== Dataset entries ==
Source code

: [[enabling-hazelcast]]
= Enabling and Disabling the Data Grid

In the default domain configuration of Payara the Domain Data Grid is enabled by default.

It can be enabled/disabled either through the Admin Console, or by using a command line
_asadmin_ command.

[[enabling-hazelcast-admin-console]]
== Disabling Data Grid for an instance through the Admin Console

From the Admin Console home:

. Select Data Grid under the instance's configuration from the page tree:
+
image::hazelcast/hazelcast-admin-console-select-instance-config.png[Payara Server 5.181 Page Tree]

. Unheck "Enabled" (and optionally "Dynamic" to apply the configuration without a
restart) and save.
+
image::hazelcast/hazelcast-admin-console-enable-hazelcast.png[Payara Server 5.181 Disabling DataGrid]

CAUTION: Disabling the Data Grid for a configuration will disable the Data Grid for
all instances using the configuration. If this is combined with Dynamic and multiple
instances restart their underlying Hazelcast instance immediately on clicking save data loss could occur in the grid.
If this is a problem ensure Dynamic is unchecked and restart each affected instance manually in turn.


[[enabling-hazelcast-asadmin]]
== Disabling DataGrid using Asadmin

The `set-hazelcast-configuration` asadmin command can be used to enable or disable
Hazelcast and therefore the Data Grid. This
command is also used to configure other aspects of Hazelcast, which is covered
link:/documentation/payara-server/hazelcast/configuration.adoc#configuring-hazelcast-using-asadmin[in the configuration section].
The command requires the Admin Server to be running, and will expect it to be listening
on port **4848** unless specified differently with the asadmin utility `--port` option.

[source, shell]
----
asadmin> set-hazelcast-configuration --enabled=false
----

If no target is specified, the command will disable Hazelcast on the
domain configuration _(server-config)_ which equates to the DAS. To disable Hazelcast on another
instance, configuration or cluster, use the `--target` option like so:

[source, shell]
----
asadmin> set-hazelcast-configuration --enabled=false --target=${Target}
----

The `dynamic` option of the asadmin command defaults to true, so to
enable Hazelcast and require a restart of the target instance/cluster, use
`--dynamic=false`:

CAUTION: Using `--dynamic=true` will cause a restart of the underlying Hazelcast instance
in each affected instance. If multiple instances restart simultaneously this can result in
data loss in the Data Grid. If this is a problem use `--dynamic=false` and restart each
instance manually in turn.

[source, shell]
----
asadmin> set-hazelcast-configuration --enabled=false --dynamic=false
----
===
▶ [What you should do]: All the records above need to be transcribed exactly and in full.

▶ [Answer space]:
Source code

: [[enabling-hazelcast]]
= Enabling and Disabling the Data Grid

In the default domain configuration of Payara the Domain Data Grid is enabled by default.

It can be enabled/disabled either through the Admin Console, or by using a command line
_asadmin_ command.

[[enabling-hazelcast-admin-console]]
== Disabling Data Grid for an instance through the Admin Console

From the Admin Console home:

. Select Data Grid under the instance's configuration from the page tree:
+
image::hazelcast/hazelcast-admin-console-select-instance-config.png[Payara Server 5.181 Page Tree]

. Unheck "Enabled" (and optionally "Dynamic" to apply the configuration without a
restart) and save.
+
image::hazelcast/hazelcast-admin-console-enable-hazelcast.png[Payara Server 5.181 Disabling DataGrid]

CAUTION: Disabling the Data Grid for a configuration will disable the Data Grid for
all instances using the configuration. If this is combined with Dynamic and multiple
instances restart their underlying Hazelcast instance immediately on clicking save data loss could occur in the grid.
If this is a problem ensure Dynamic is unchecked and restart each affected instance manually in turn.


[[enabling-hazelcast-asadmin]]
== Disabling DataGrid using Asadmin

The `set-hazelcast-configuration` asadmin command can be used to enable or disable
Hazelcast and therefore the Data Grid. This
command is also used to configure other aspects of Hazelcast, which is covered
link:/documentation/payara-server/hazelcast/configuration.adoc#configuring-hazelcast-using-asadmin[in the configuration section].
The command requires the Admin Server to be running, and will expect it to be listening
on port **4848** unless specified differently with the asadmin utility `--port` option.

[source, shell]
----
asadmin> set-hazelcast-configuration --enabled=false
----

If no target is specified, the command will disable Hazelcast on the
domain configuration _(server-config)_ which equates to the DAS. To disable Hazelcast on another
instance, configuration or cluster, use the `--target` option like so:

[source, shell]
----
asadmin> set-hazelcast-configuration --enabled=false --target=${Target}
----

The `dynamic` option of the asadmin command defaults to true, so to
enable Hazelcast and require a restart of the target instance/cluster, use
`--dynamic=false`:

CAUTION: Using `--dynamic=true` will cause a restart of the underlying Hazelcast instance
in each affected instance. If multiple instances restart simultaneously this can result in
data loss in the Data Grid. If this is a problem use `--dynamic=false` and restart each
instance manually in turn.

[source, shell]
----
asadmin> set-hazelcast-configuration --enabled=false --dynamic=false
----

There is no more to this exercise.